"Trust" is the Foundation of Capitalism
Susumu YOSHIDA (Senior Coordinator, Sumitomo Chemical Co., Ltd.)
The fall of traditional authority, as the result of people's loss of trust in public and private institutions, is a marked, unfortunate social phenomenon that has been observed in Japan over the last decade, where great efforts must be made by private-sector's corporate managers.
In the late 1980's, when the price of land and stocks started soaring sharply in Japan, many corporate managers were strongly tempted to seek windfall profits. The primary Tokyo stock market index, the Nikkei Index of 225 leading issues, which was slightly above 16,000 yen in early 1986, reached its peak of 39,000 yen in December 1989. Many investors predicted that the Nikkei Index would eventually reach a prodigious level of 80,000 yen and above.
The whole atmosphere was maddening. People were intoxicated by short-lived returns from their investments and became arrogant. During the economic bubbles, bankers and other corporate managers, who used to make steady profits through their own risk taking and creative endeavors, suddenly turned around and began pursuing windfall profits. People respected them as the principal promoters of economic growth and the creators of wealth.

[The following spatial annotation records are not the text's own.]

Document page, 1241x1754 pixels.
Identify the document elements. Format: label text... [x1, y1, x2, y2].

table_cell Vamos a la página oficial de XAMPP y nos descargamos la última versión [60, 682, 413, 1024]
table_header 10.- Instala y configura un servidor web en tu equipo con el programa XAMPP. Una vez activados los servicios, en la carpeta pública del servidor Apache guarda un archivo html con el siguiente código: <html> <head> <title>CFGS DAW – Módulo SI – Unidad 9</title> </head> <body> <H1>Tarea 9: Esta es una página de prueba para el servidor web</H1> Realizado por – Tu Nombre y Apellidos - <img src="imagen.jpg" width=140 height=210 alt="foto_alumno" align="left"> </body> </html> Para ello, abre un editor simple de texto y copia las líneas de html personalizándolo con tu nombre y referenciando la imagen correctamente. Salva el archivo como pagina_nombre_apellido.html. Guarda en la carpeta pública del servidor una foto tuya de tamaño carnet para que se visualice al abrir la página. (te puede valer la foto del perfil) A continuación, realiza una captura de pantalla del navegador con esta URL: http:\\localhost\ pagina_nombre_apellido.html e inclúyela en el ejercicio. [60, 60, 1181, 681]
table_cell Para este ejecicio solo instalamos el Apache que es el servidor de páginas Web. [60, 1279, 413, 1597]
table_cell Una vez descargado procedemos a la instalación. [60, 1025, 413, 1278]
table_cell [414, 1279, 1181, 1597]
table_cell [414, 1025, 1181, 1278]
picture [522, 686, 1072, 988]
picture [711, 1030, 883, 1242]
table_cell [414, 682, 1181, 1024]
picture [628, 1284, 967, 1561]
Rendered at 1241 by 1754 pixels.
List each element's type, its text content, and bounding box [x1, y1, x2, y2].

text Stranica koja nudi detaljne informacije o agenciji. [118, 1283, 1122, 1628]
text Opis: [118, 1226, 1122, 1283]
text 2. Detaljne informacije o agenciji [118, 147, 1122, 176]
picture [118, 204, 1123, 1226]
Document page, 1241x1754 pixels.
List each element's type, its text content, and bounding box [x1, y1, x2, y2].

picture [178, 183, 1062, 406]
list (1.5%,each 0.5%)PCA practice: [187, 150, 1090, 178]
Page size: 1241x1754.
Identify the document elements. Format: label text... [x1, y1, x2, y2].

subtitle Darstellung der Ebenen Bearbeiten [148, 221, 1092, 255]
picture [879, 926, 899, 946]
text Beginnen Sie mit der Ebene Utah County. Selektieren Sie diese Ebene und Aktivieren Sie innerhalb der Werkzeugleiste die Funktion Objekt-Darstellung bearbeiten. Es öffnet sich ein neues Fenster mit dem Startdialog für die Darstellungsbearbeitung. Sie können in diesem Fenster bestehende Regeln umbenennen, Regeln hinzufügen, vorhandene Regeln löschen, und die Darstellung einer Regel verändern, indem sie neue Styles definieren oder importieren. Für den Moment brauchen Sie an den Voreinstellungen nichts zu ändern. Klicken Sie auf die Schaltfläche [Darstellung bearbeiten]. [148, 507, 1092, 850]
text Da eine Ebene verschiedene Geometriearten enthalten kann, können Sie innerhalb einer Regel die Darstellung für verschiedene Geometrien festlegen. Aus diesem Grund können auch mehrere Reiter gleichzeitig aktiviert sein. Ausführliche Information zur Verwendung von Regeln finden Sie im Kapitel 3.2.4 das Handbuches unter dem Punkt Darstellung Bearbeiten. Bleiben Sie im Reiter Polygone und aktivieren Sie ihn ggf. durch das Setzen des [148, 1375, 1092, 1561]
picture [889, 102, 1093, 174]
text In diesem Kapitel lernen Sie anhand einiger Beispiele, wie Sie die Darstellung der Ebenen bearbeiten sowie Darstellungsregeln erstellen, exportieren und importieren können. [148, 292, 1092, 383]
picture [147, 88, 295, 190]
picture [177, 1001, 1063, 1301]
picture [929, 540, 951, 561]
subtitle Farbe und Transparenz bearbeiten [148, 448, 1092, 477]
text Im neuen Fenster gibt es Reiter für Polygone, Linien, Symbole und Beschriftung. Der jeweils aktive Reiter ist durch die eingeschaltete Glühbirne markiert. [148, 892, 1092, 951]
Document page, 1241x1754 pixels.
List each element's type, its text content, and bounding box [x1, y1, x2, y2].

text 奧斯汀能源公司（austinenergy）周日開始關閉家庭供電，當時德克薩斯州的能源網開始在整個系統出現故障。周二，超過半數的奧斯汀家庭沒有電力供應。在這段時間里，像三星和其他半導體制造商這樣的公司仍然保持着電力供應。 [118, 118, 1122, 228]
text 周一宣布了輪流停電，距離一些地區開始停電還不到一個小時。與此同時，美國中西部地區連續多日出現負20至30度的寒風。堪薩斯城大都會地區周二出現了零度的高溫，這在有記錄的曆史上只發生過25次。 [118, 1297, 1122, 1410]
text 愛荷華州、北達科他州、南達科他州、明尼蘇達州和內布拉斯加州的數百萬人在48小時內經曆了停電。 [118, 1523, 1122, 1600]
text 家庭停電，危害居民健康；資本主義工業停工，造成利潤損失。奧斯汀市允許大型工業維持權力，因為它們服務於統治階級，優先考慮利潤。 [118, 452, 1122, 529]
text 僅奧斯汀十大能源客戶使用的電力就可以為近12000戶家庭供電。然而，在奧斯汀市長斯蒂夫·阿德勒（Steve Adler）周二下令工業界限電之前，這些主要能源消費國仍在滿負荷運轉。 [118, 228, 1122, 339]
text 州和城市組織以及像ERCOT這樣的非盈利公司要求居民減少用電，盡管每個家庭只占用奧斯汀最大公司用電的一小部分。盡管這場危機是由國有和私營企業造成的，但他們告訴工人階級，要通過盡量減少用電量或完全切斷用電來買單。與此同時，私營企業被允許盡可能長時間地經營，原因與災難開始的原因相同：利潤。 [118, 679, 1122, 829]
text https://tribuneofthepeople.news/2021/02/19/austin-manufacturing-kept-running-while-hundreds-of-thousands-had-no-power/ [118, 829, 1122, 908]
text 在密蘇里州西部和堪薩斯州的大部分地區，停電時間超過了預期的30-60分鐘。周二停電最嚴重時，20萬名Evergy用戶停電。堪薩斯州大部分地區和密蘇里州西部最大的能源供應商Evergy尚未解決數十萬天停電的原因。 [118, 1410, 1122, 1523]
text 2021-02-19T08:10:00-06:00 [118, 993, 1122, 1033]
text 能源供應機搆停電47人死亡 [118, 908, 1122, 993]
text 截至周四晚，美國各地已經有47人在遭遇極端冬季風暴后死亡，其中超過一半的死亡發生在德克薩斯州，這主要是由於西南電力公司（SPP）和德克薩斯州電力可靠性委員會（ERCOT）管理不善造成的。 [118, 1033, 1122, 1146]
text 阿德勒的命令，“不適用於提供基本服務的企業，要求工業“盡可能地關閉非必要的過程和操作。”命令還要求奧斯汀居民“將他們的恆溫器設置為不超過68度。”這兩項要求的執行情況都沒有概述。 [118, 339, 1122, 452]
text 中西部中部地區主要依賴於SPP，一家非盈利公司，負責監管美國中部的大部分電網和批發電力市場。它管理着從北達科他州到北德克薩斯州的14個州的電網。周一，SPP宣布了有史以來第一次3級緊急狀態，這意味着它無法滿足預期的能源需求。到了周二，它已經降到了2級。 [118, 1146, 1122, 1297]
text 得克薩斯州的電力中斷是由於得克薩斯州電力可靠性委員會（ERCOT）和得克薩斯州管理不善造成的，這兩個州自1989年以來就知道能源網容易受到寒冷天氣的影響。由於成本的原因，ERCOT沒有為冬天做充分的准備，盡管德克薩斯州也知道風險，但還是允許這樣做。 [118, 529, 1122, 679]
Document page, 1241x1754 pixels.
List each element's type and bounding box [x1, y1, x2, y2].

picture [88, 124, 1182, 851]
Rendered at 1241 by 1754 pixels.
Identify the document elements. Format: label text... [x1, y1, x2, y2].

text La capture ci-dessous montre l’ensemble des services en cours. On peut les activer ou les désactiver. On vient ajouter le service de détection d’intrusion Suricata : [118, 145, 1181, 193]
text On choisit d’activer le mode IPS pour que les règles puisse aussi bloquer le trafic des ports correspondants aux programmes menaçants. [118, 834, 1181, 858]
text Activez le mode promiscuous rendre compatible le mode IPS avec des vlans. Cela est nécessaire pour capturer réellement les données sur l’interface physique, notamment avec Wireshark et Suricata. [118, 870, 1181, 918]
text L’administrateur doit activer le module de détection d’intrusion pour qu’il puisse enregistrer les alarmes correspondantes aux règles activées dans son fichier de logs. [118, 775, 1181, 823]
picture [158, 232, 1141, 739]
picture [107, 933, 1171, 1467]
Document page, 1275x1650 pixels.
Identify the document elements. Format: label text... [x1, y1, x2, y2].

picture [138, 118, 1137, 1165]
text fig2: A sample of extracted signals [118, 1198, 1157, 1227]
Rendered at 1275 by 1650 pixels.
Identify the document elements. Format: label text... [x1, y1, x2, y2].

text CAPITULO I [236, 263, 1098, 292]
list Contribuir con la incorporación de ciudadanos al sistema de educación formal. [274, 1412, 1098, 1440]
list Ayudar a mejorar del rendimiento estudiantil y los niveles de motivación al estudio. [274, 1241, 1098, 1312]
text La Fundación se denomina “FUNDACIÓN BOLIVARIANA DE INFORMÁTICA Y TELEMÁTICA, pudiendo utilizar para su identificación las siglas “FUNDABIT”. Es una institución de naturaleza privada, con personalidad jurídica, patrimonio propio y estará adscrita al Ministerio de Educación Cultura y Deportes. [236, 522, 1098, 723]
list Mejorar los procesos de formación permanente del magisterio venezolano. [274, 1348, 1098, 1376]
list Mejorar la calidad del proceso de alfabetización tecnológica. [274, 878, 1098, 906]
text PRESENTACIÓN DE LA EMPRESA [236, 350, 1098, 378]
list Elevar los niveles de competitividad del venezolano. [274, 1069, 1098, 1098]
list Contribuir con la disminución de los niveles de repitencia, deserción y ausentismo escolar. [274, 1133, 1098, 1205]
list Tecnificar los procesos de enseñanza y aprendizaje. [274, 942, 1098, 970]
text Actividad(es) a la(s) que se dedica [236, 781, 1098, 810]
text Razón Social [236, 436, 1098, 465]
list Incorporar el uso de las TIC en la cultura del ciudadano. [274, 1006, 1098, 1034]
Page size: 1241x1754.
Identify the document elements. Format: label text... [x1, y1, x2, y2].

As it is well known, the stock market then plummeted to 14,300 yen shortly thereafter. After the economic bubbles collapsed, numerous cases of default were disclosed to the public. Consequently, those managers involved in such dubious transactions were viewed with scorn, indignation and distrust. In the eyes of the general public, they were perceived as windfall gain seekers who lacked the virtues of self-restraint and modesty, which their proud predecessors regarded as an essential ingredients required for business managers.
People have come to see injustice, illegal transactions and unethical behaviors with increasingly critical eyes. Naturally, they have serious concerns over the issues of corporate governance and moral, and demand corporate social responsibility more strongly than they did a few decades ago.
Illegal practices and unjust business transactions have not been confined to Japan. In recent years, a number of cases of illegal practices such as out-of-pocket transactions and insider transactions have taken in the United States. For example, Enron, a major energy company, Andersen, a consulting firm for Enron, WorldCom, and Xerox, were reportedly involved in these illegal activities.
As Max Weber wrote in the above-mentioned book, in a highly developed, modern capitalistic society, it would not be surprising to find a group of "specialists without spirit, sensualists without heart."
Considering that disclosure of information to the public and auditing by independent auditors, based on the authoritative International Accounting Standards, had been most rigorously practiced in the United States, it was surprising to find that this is where a series of illegal cases occurred. It was very impressive, however, that corrective actions were speedily taken by the U.S. government agencies, such as the Securities and Exchange Commission.
A recent case in Japan involves Mitsubishi Motors. Unfortunately, it is a problem of long-term malpractices covering over a decade, resulting from a fallible path of pathetically immature stewardship under poor corporate governance.
This series of alarming events, occurring in almost all market-oriented economies, indicates that capitalism, though it proved a more workable system than socialism to realize dynamic economic development, is far from perfect, and therefore needs an apparatus for constant institutional improvement.
What is absolutely necessary, but often missing today, is a general recognition of the importance of "trust" which provides modern capitalism with the spiritual foundation. It is precisely the recovery of trust, which political and business leaders must keep in mind, in order to bring about economic rehabilitation and full-fledged expansions.